Em dezessete anos, pela primeira vez um prefeito de Marabá é convidado e aceita participar do
evento que marca um dos momentos - entre tantos - na história da Amazônia no qual sangue,
tiros, luta pela terra e ignorância misturam-se em doses cavalares para produzir cadáveres e dor.
Estávamos em Parauapebas naquele 17 de abril de 1996. Junto com D.Nega, fomos uns dos primeiros a chegar ao Hospital de Curionópolis para onde uma legião de miseráveis estropiados, feridos - no corpo e na alma - e desesperados acorriam em busca de algum socorro.
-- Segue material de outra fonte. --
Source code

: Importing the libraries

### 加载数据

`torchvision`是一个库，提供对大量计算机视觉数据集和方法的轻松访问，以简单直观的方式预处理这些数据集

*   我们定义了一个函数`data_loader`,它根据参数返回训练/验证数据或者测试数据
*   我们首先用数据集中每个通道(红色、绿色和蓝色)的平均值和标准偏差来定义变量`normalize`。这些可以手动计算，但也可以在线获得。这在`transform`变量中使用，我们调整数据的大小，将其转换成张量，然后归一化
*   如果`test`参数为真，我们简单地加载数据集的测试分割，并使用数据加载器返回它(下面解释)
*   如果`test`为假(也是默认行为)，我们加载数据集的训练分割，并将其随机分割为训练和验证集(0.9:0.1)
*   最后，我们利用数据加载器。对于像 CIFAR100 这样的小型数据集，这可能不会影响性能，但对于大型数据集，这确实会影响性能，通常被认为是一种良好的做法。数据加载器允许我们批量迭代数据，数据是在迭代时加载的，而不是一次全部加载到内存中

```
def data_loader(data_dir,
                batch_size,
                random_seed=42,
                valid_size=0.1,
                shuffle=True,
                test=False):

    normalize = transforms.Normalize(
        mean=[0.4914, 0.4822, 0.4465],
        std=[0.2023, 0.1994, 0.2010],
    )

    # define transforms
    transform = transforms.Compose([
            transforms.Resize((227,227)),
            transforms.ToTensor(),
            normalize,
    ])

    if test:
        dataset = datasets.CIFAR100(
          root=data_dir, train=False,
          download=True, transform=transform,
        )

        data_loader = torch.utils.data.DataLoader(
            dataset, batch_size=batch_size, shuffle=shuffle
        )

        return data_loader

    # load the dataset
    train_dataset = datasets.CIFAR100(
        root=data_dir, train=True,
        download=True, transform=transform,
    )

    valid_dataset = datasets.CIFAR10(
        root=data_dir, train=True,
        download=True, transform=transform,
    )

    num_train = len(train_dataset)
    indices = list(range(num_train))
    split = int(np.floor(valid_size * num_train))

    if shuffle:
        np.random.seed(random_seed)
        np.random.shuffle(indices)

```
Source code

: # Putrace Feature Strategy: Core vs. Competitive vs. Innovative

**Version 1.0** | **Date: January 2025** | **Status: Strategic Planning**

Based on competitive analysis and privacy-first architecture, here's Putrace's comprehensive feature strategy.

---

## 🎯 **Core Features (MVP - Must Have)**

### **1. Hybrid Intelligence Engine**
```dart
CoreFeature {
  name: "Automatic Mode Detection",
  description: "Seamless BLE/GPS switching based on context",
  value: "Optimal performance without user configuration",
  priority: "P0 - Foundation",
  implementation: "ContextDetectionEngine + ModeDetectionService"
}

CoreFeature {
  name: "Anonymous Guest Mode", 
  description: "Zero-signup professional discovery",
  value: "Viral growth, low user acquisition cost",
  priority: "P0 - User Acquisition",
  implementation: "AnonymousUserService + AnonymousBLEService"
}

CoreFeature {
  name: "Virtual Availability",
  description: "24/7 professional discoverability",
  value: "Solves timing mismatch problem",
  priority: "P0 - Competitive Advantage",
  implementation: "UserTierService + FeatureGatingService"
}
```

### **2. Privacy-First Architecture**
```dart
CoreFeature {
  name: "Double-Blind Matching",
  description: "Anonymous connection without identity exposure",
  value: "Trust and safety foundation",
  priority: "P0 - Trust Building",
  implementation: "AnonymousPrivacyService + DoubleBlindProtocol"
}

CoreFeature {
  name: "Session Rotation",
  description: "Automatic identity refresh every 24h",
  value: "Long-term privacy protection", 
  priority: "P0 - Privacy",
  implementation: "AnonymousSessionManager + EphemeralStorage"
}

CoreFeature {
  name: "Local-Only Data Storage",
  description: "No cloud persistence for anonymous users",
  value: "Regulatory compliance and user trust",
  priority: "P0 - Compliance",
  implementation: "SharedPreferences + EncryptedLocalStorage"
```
Mais não morreram devido à imperícia dos assassinos.
O massacre manchou para sempre a biografia de um homem que aprendi a respeitar. Almir Gabriel, ainda que obviamente isento de responsabilidade direta pelas mortes, carregou consigo até o túmulo a pecha de "mandante" da carnificina.
As imagens, que correram mundo, mostram que a interrupção do diálogo é capaz de produzir genocídios com uma facilidade assustadora.
Hoje, ao acompanhar João na Curva do S foi inevitável lembrar do cheiro azedo de sangue e suor que parecia entranhar-se nos poros, após ter ficado tão próximo aos cadáveres. A morte deixa suas marcas e algumas não são retiradas com água e sabão, ficam para sempre na memória, ainda que adormecidas, apenas à espera que um evento as desperte.
João lembrou que pouco mudou nos últimos anos. É verdade. Ainda que acampamentos tenham sido "promovidos" à categoria de assentamentos, são raros aqueles realmente produtivos e esta improdutividade anima o movimento crescente de reconcentração fundiária na região.
A política de reforma agrária do governo federal, tantos anos depois, foi incapaz de levar dignidade e paz ao campo.
Fazendeiros armam-se. Posseiros armam-se. O resultado desta escalada pode ser visto em episódios de violência explícita, na qual todos os lados estão errados.
A disposição de João, prefeito da mais importante e influente cidade do futuro Estado do Carajás, em manter-se próximo aos movimentos sociais é um alento. Quem sabe, com o apoio de outros prefeitos e parlamentares, será possível que dentro de alguns anos, com o novo estado criado, possamos escrever páginas menos dramáticas desta crônica de violência e ignorância nos campos da Amazônia.
Só nos resta torcer e trabalhar para construir um estado de paz e prosperidade na região, ainda que o fedor de pólvora queimada e sangue pisado jamais saia das narinas.